> **Yapılacak iş**: Aşağıdaki infaz hâkimliği mevzuatına ilişkin metinde "2-)Yasal mevzuat ve" sözlerinin geçtiği yerden başlayıp "infaz hâkimliğine başvurulabilir." sözlerinden sonra durarak bu bölümü hiç değiştirmeden yazıya geçirin.

> **Belge bölümü**:
--*--

2-)Yasal mevzuat ve hukuki değerlendirme;
4675 sayılı İnfaz Hakimliği Kanununun “İnfaz Hakimliklerinin görevleri” başlıklı 4.maddesinin 3.fıkrasına göre; hükümlü ve tutuklular hakkında alınan disiplin tedbirleri ve verilen disiplin cezalarının kanun veya diğer mevzuat hükümlerine aykırı olduğu iddiasıyla yapılan şikâyetleri incelemek ve karara bağlamak,
4675 sayılı İnfaz Hakimliği Kanununun “İnfaz Hakimliğine şikayet ve usulü” başlıklı 5.maddesine göre; Ceza infaz kurumları ve tutukevlerinde hükümlü ve tutuklular hakkında yapılan işlemler veya bunlarla ilgili faaliyetlerin kanun, veya diğer mevzuat hükümlerine aykırı olduğu gerekçesiyle bu işlem veya faaliyetlerin öğrenildiği tarihten itibaren onbeş gün, herhalde yapıldığı tarihten itibaren otuz gün içinde şikâyet yoluyla infaz hâkimliğine başvurulabilir.

--*--

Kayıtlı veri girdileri
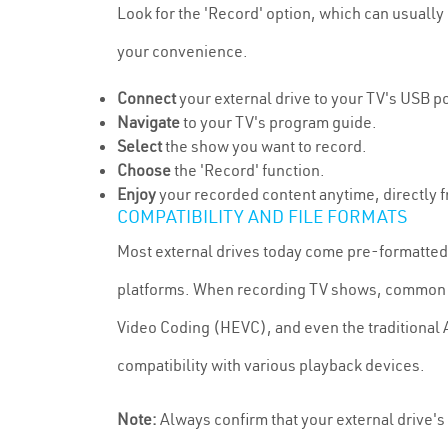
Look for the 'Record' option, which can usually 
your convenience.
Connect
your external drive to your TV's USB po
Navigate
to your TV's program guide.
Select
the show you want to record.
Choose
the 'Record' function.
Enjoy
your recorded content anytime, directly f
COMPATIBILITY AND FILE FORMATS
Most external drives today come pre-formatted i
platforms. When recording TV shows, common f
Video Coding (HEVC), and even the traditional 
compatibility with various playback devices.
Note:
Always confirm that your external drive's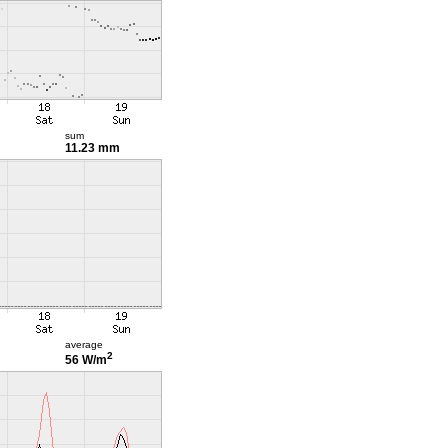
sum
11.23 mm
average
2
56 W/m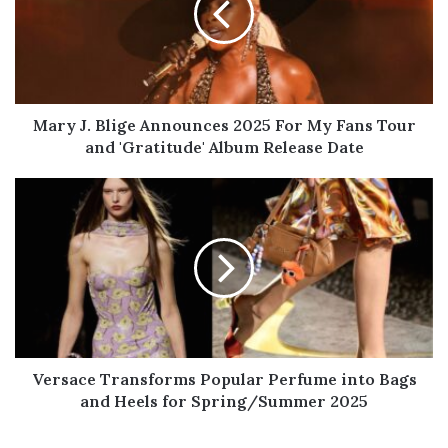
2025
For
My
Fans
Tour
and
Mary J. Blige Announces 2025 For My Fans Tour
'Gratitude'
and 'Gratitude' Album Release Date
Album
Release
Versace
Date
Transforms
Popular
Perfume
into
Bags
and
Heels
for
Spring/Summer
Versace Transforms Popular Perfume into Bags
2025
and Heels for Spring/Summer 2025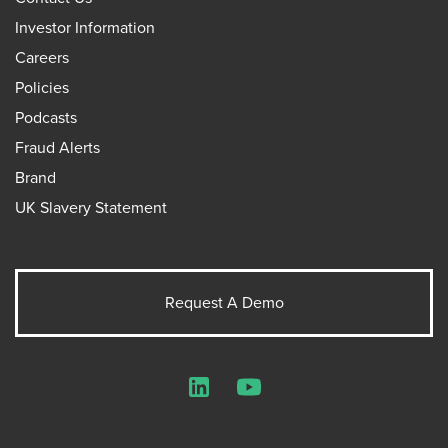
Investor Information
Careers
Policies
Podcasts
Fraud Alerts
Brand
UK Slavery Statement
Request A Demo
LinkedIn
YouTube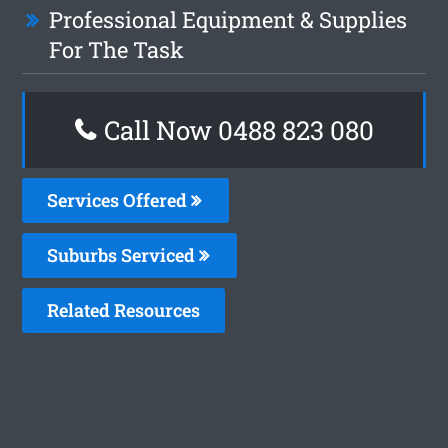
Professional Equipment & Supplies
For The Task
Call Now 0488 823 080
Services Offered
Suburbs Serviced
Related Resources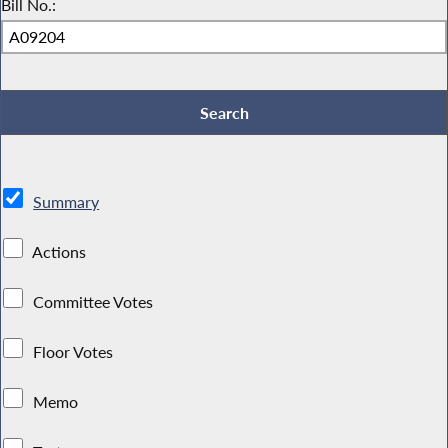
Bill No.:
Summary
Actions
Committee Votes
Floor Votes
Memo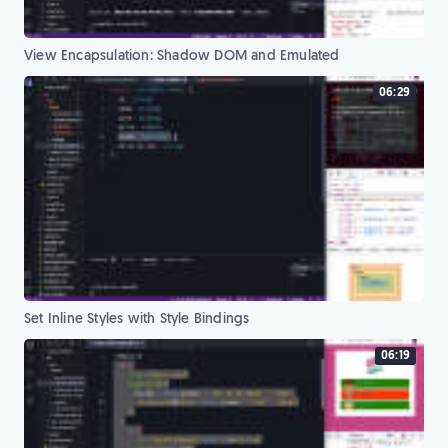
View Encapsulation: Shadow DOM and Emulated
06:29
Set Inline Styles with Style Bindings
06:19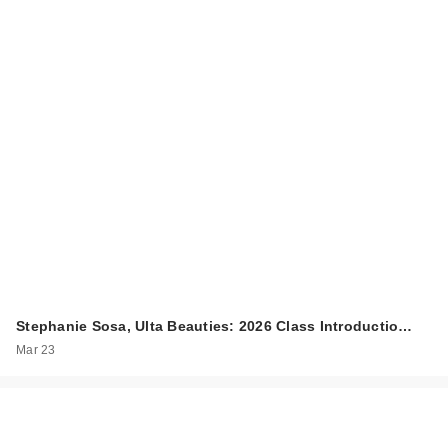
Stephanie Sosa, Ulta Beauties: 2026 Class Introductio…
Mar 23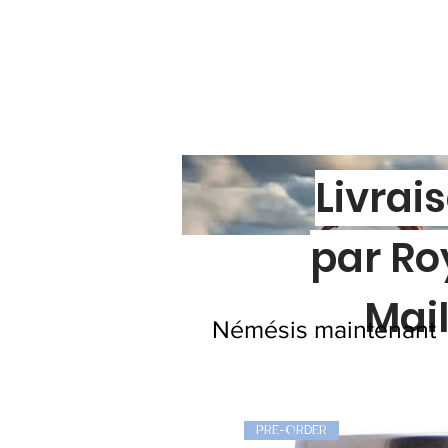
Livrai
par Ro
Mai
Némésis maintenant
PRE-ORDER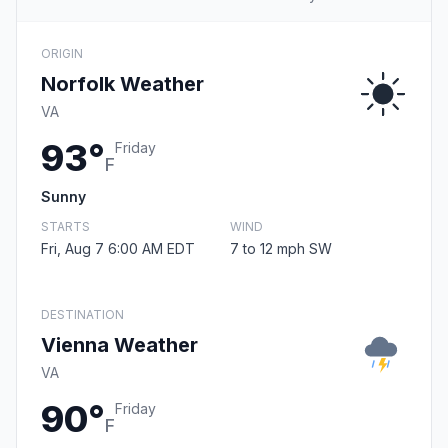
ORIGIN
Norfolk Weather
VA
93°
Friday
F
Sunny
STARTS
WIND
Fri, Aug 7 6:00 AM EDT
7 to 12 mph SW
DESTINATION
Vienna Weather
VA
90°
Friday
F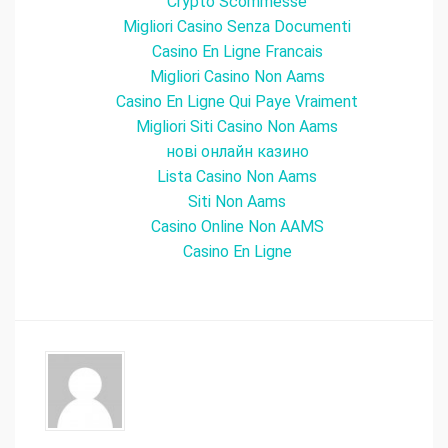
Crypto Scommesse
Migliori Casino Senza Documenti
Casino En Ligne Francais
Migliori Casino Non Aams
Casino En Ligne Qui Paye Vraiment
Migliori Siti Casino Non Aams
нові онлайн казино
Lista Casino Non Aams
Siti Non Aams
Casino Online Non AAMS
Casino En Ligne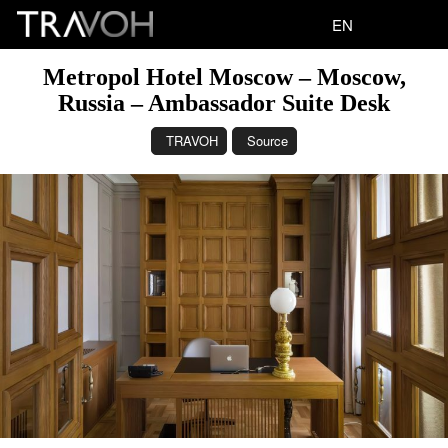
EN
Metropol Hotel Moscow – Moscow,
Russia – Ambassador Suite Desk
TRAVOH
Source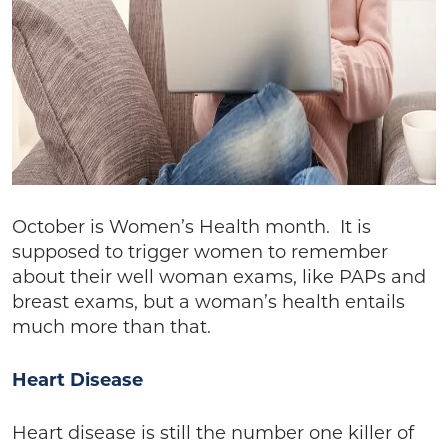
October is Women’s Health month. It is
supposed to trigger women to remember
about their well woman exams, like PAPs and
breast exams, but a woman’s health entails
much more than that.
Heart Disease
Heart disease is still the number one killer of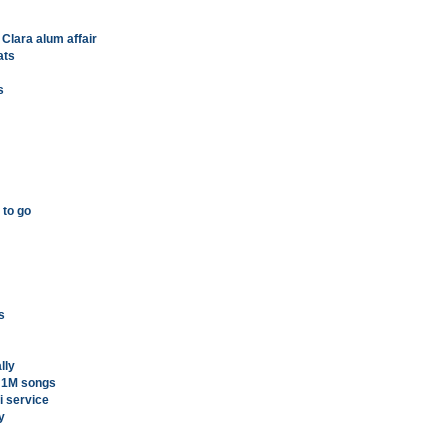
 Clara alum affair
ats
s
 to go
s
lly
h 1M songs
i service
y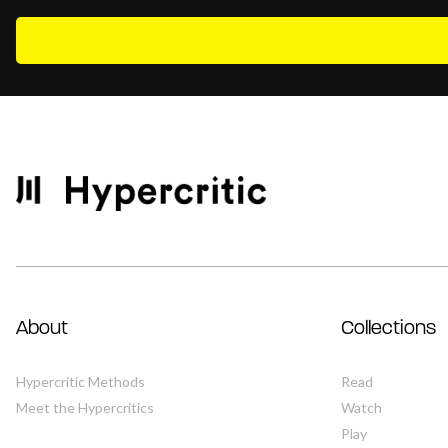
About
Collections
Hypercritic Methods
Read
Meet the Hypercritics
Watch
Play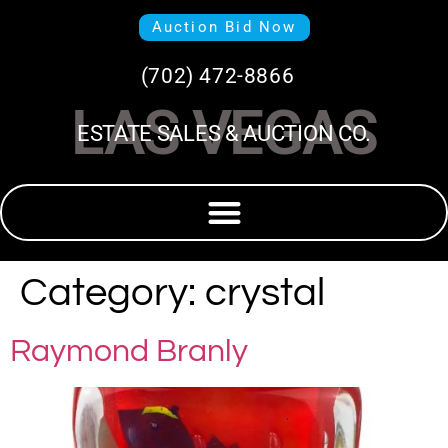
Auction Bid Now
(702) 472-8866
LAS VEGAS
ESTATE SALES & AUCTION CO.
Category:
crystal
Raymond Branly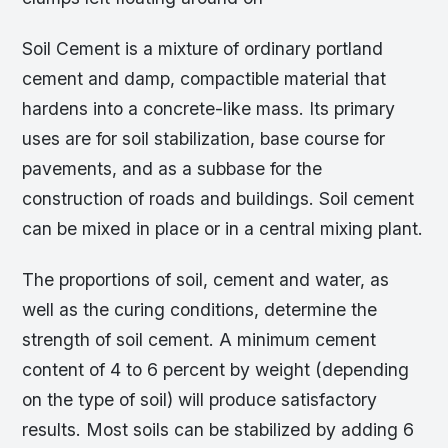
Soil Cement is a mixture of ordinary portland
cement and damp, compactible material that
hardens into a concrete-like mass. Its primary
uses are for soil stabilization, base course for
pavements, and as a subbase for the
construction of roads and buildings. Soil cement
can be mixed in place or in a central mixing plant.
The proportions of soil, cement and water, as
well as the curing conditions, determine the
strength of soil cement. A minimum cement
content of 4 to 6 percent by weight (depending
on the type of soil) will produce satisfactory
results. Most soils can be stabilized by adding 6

--*--

> **Yanıt alanı**:
2-)Yasal mevzuat ve hukuki değerlendirme;
4675 sayılı İnfaz Hakimliği Kanununun “İnfaz Hakimliklerinin görevleri” başlıklı 4.maddesinin 3.fıkrasına göre; hükümlü ve tutuklular hakkında alınan disiplin tedbirleri ve verilen disiplin cezalarının kanun veya diğer mevzuat hükümlerine aykırı olduğu iddiasıyla yapılan şikâyetleri incelemek ve karara bağlamak,
4675 sayılı İnfaz Hakimliği Kanununun “İnfaz Hakimliğine şikayet ve usulü” başlıklı 5.maddesine göre; Ceza infaz kurumları ve tutukevlerinde hükümlü ve tutuklular hakkında yapılan işlemler veya bunlarla ilgili faaliyetlerin kanun, veya diğer mevzuat hükümlerine aykırı olduğu gerekçesiyle bu işlem veya faaliyetlerin öğrenildiği tarihten itibaren onbeş gün, herhalde yapıldığı tarihten itibaren otuz gün içinde şikâyet yoluyla infaz hâkimliğine başvurulabilir.